Right-click on your Web site in Solution Explorer and select "Add New Item...". A dialog like the one in Figure 6 will display.



Click here for a larger image.

Figure 6: Add New Items Dialog

Select XML File and name it Books.xml. Add the following markup to the Books.xml file:

<?xml version="1.0" encoding="utf-8" ?>
<books>
   <category name="Web Development">
      <subcategory name="ASP.NET" url="~/example2.aspx?id=1">
      </subcategory>
      <subcategory name="Web Services" url="~/example2.aspx?id=2">
      </subcategory>
      <subcategory name="JSP" url="~/example2.aspx?id=3">
      </subcategory>
   </category>
   <category name="Windows Development">
      <subcategory name="Windows Forms" url="~/example2.aspx?id=4">
      </subcategory>
      <subcategory name="ActiveX" url="~/example2.aspx?id=5">
      </subcategory>
      <subcategory name="Smart Client" url="~/example2.aspx?id=6">
      </subcategory>
   </category>
   <category name="Component Development">
      <subcategory name="COM" url="~/example2.aspx?id=7">
      </subcategory>
      <subcategory name="DCOM" url="~/example2.aspx?id=8">
      </subcategory>
      <subcategory name="Remoting" url="~/example2.aspx?id=9">
      </subcategory>
   </category>
</books>

The root node is <books> and it contains <category> nodes. The <category> nodes further contain <subcategory> nodes. The <category> tag has an attribute, called name, that represents the name of the book category. Similarly, the <subcategory> tag has an attribute, called name, that represents sub-category name. Additionally, it has an attribute, called url, that points to the Web page where the user is supposed to be navigated. Note that the name attribute corresponds to the Text property and the url attribute corresponds to the NavigateUrl property that you used previously.

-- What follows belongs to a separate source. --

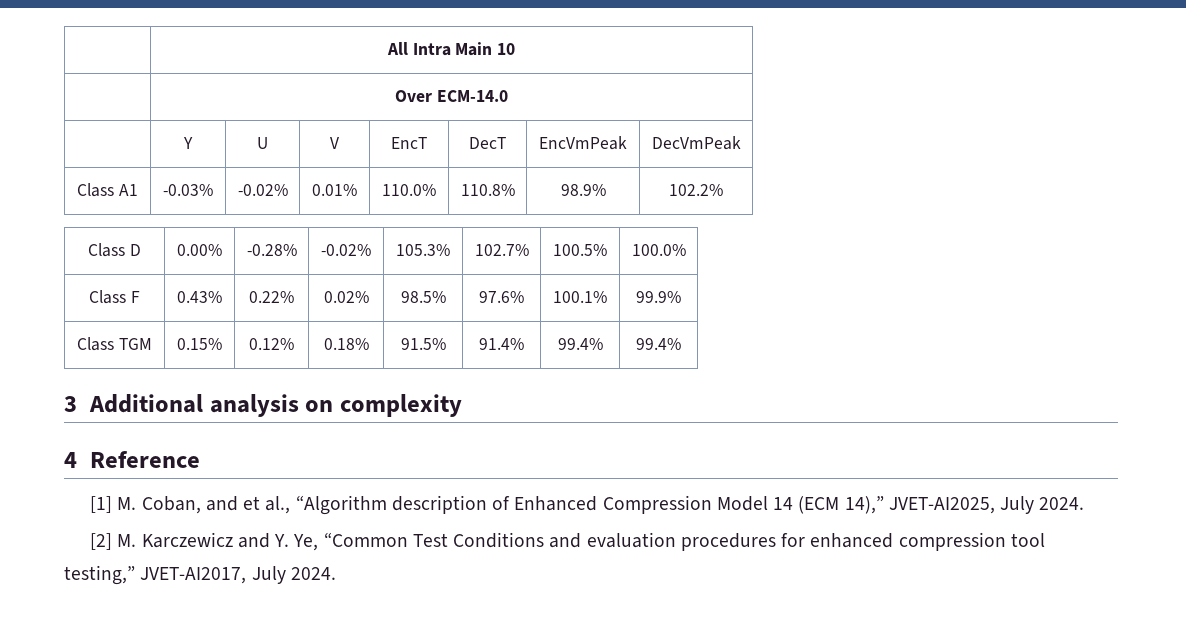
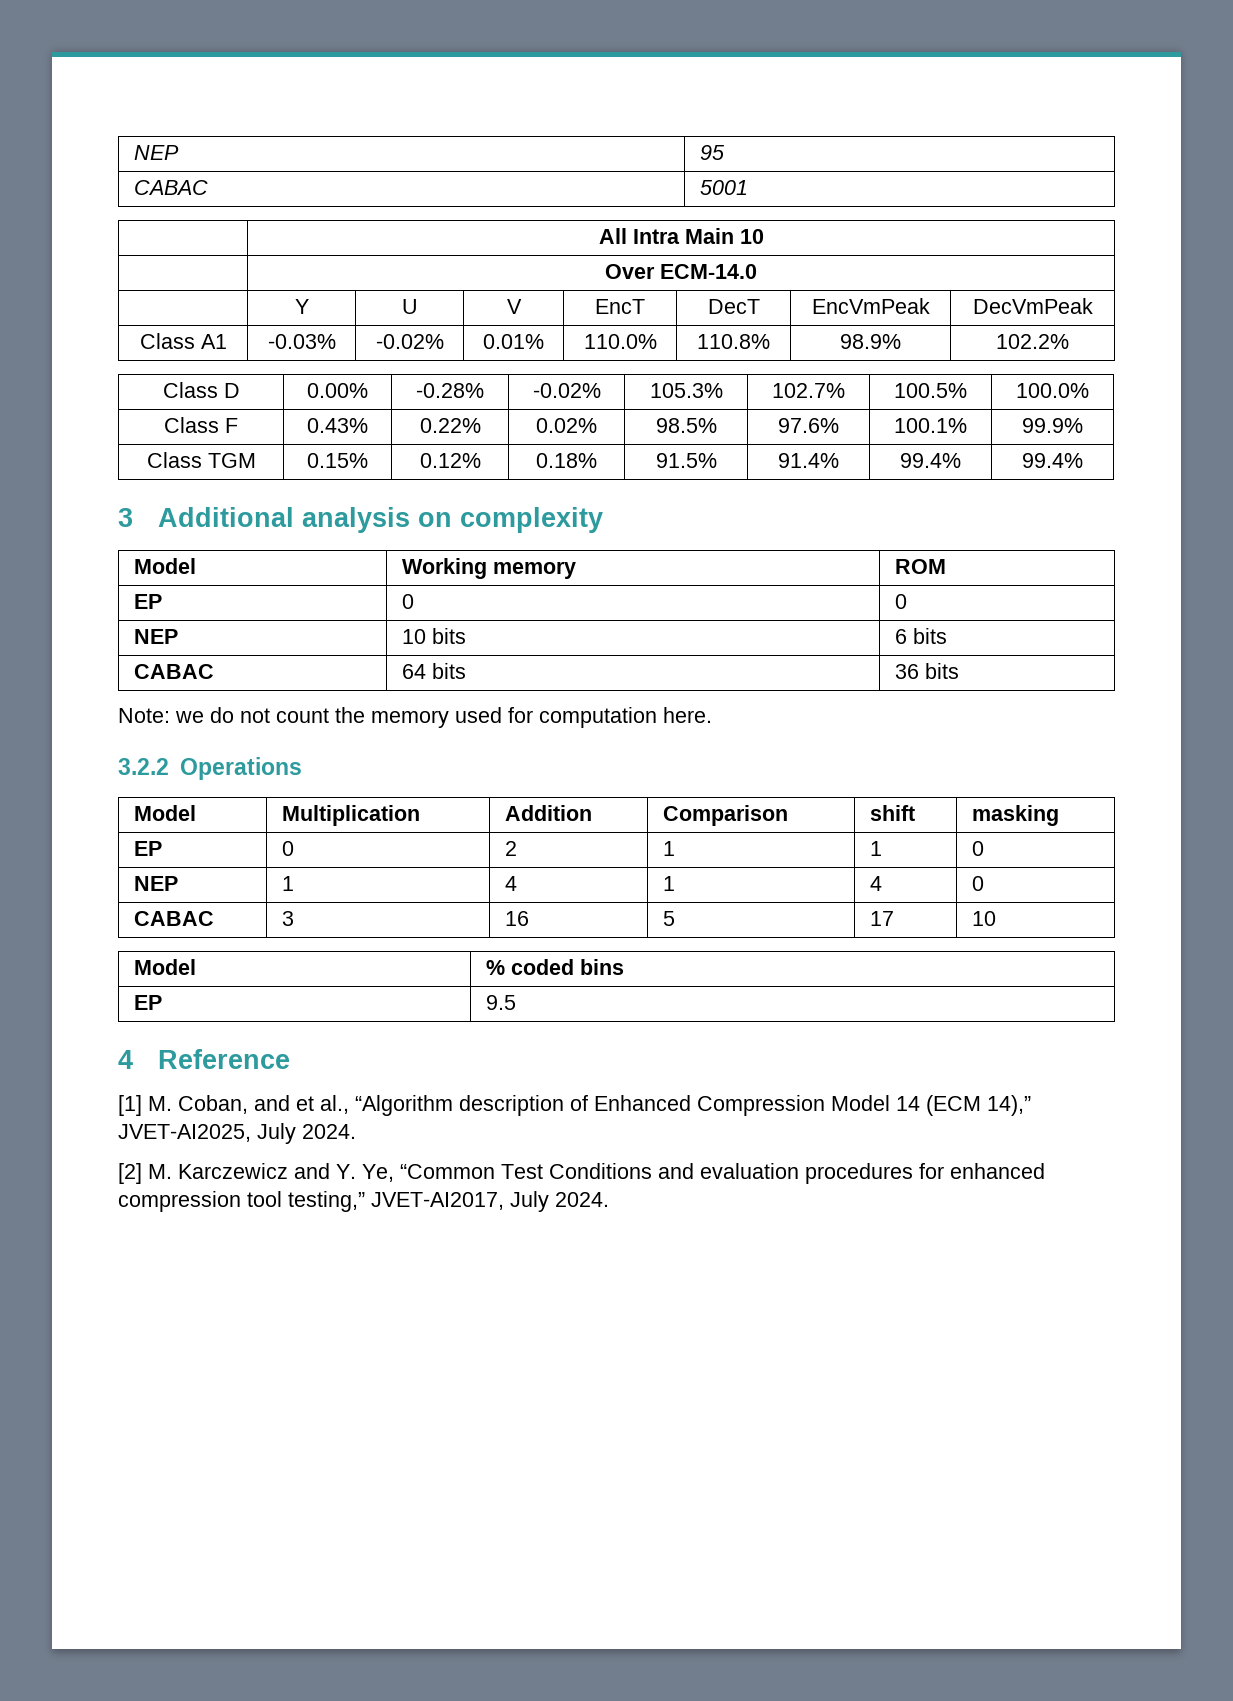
(386, 48) none -> [134,145,180,160] [700,145,726,160] [134,180,209,195] [700,180,749,195] NEP | 95 // CABAC | 5001 //
(462, 405) none -> [134,558,197,574] [402,558,577,579] [895,559,947,574] [134,594,163,609] [402,594,415,609] [895,594,908,609] [134,629,179,644] [402,628,467,644] [895,628,948,644] [134,664,215,679] [402,663,467,679] [895,663,960,679] [118,707,712,728] [118,757,302,780] [134,805,197,821] [282,805,421,826] [505,805,593,821] [663,805,789,826] [870,805,916,821] [972,805,1060,826] [134,841,163,856] [282,841,295,856] [505,841,518,856] [663,841,676,856] [870,841,883,856] [972,841,985,856] [134,876,179,891] [282,876,295,891] [505,876,518,891] [663,876,676,891] [870,876,883,891] [972,876,985,891] [134,911,215,926] [282,911,295,926] [505,911,530,926] [663,911,676,926] [870,911,895,926] [972,911,997,926] [134,959,197,975] [486,959,625,975] [134,995,163,1010] [486,995,517,1010] // Model | Working memory | ROM // EP | 0 | 0 // NEP | 10 bits | 6 bits // CABAC | 64 bits | 36 bits // Note: we do not count the memory used for computation here. // 3.2.2 Operations // Model | Multiplication | Addition | Comparison | shift | masking // EP | 0 | 2 | 1 | 1 | 0 // NEP | 1 | 4 | 1 | 4 | 0 // CABAC | 3 | 16 | 5 | 17 | 10 // Model | % coded bins // EP | 9.5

Now, open the smart tag of the XmlDataSource control and choose "Configure Data Source...". This will open the dialog in Figure 7.



Click here for a larger image.

Figure 7: Configure Data Source Dialog

Set the DataFile property by entering the name of your XML file. Thus, books.xml will provide data to the XmlDataSource control, which in turn will be supplied to the TreeView.